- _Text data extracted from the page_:
_ _ _
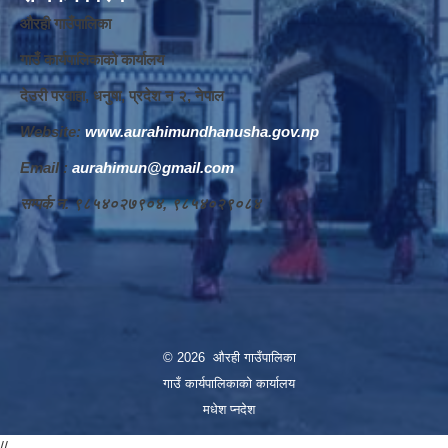
औरही गाउँपालिका
गाउँ कार्यपालिकाको कार्यालय
देउरी परवाहा, धनुषा, प्रदेश न‌‍ २, नेपाल
Website:
www.aurahimundhanusha.gov.np
Email :
aurahimun@gmail.com
सम्पर्क न‌‍. ९८५४०२७९०४, ९८५४०२९०८४
© 2026 औरही गाउँपालिका
गाउँ कार्यपालिकाको कार्यालय
मधेश प्नदेश
//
_ _ _
- _REQUIREMENT_: Repeat every line of text in the listing above, character for character, and leave out the pictures.

- _RESPONSE BOX_:
औरही गाउँपालिका
गाउँ कार्यपालिकाको कार्यालय
देउरी परवाहा, धनुषा, प्रदेश न‌‍ २, नेपाल
Website:
www.aurahimundhanusha.gov.np
Email :
aurahimun@gmail.com
सम्पर्क न‌‍. ९८५४०२७९०४, ९८५४०२९०८४
© 2026 औरही गाउँपालिका
गाउँ कार्यपालिकाको कार्यालय
मधेश प्नदेश
//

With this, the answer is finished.